> TRY IT:
Could you set down exactly the lines of the data below, starting at the one that holds "Fresno, California" and ending at the one that holds "No. 20-251 |", both included, and only those?

(Beginning of MATERIAL FOR THIS TASK)

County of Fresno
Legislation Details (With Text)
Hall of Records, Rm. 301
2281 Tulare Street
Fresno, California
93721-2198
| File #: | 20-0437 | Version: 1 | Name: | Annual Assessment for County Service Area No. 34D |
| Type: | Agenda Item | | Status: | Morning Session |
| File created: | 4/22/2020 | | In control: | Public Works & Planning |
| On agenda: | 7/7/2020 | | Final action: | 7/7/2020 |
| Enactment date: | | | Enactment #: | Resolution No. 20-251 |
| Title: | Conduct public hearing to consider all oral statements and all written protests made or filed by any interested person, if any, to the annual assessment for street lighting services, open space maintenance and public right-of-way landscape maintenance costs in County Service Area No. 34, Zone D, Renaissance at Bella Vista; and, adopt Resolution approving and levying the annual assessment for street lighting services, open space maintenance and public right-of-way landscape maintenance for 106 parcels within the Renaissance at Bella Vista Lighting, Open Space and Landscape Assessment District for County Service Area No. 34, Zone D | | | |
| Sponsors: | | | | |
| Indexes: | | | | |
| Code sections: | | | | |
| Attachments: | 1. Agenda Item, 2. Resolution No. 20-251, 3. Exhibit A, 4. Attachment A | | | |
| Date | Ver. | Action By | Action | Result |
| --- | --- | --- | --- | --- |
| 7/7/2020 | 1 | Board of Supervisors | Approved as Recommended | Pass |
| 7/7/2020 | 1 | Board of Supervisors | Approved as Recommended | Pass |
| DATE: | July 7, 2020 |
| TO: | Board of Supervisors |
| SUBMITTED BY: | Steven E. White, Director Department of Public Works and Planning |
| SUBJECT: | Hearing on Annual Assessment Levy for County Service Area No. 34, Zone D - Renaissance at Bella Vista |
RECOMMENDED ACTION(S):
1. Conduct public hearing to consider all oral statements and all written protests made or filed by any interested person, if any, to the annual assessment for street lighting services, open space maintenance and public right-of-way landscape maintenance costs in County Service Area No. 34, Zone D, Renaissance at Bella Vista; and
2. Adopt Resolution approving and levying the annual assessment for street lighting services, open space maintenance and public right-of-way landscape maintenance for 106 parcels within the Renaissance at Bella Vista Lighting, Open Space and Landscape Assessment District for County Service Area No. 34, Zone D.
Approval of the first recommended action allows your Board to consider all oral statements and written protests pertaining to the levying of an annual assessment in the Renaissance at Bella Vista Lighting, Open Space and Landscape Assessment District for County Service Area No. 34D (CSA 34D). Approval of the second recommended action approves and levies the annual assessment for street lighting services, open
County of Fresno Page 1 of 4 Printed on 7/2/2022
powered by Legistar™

(End of MATERIAL FOR THIS TASK)
(Beginning of MATERIAL FOR THIS TASK)

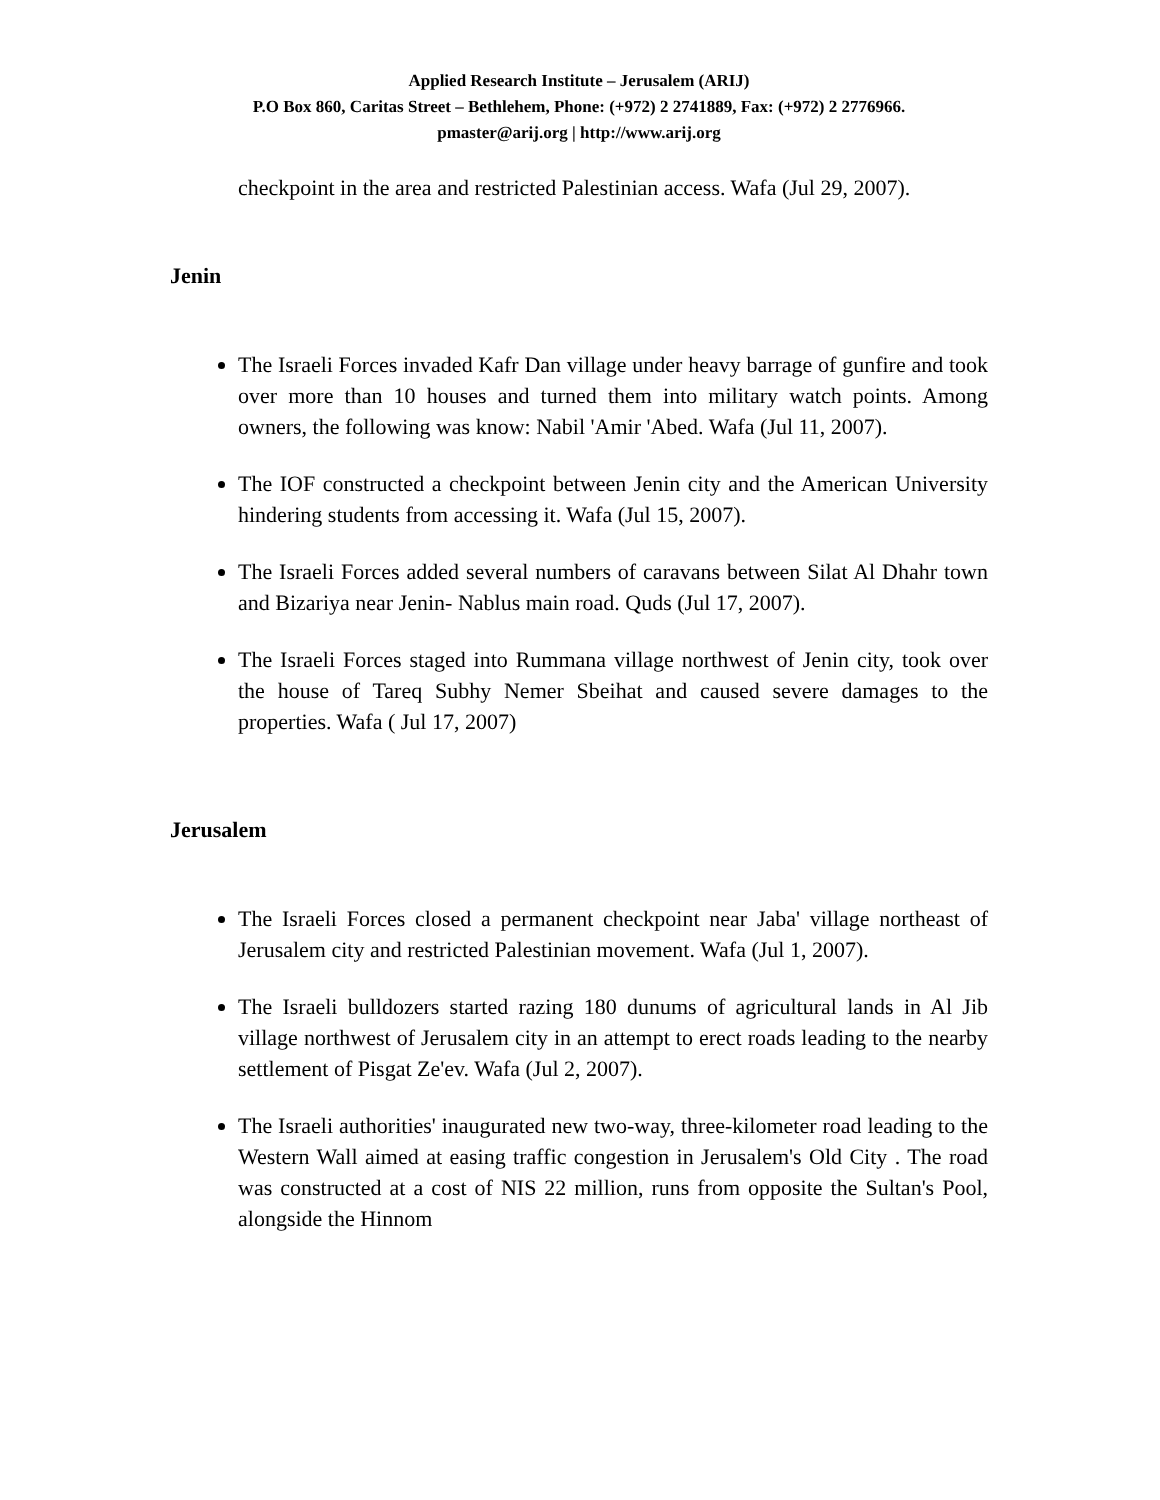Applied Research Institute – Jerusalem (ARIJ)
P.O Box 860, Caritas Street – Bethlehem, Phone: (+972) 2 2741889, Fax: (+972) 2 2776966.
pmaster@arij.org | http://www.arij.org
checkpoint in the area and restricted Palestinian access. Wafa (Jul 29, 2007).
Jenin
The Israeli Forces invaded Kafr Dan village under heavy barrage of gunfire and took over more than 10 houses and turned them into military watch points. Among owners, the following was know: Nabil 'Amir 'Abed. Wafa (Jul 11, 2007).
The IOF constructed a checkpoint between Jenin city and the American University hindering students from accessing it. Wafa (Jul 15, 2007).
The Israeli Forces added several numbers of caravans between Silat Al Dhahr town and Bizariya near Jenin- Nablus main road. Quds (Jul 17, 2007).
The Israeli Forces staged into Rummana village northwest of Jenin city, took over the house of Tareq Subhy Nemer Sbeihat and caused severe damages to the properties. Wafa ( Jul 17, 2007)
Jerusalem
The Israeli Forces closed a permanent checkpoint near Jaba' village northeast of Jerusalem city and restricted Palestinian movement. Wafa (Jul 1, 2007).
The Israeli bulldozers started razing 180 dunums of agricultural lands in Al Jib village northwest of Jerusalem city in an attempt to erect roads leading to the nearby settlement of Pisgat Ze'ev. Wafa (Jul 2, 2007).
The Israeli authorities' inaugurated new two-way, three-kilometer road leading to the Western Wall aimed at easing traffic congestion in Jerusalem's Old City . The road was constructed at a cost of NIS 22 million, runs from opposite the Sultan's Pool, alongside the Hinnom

(End of MATERIAL FOR THIS TASK)

> RESULT OF THE TASK:
Fresno, California
93721-2198
| File #: | 20-0437 | Version: 1 | Name: | Annual Assessment for County Service Area No. 34D |
| Type: | Agenda Item | | Status: | Morning Session |
| File created: | 4/22/2020 | | In control: | Public Works & Planning |
| On agenda: | 7/7/2020 | | Final action: | 7/7/2020 |
| Enactment date: | | | Enactment #: | Resolution No. 20-251 |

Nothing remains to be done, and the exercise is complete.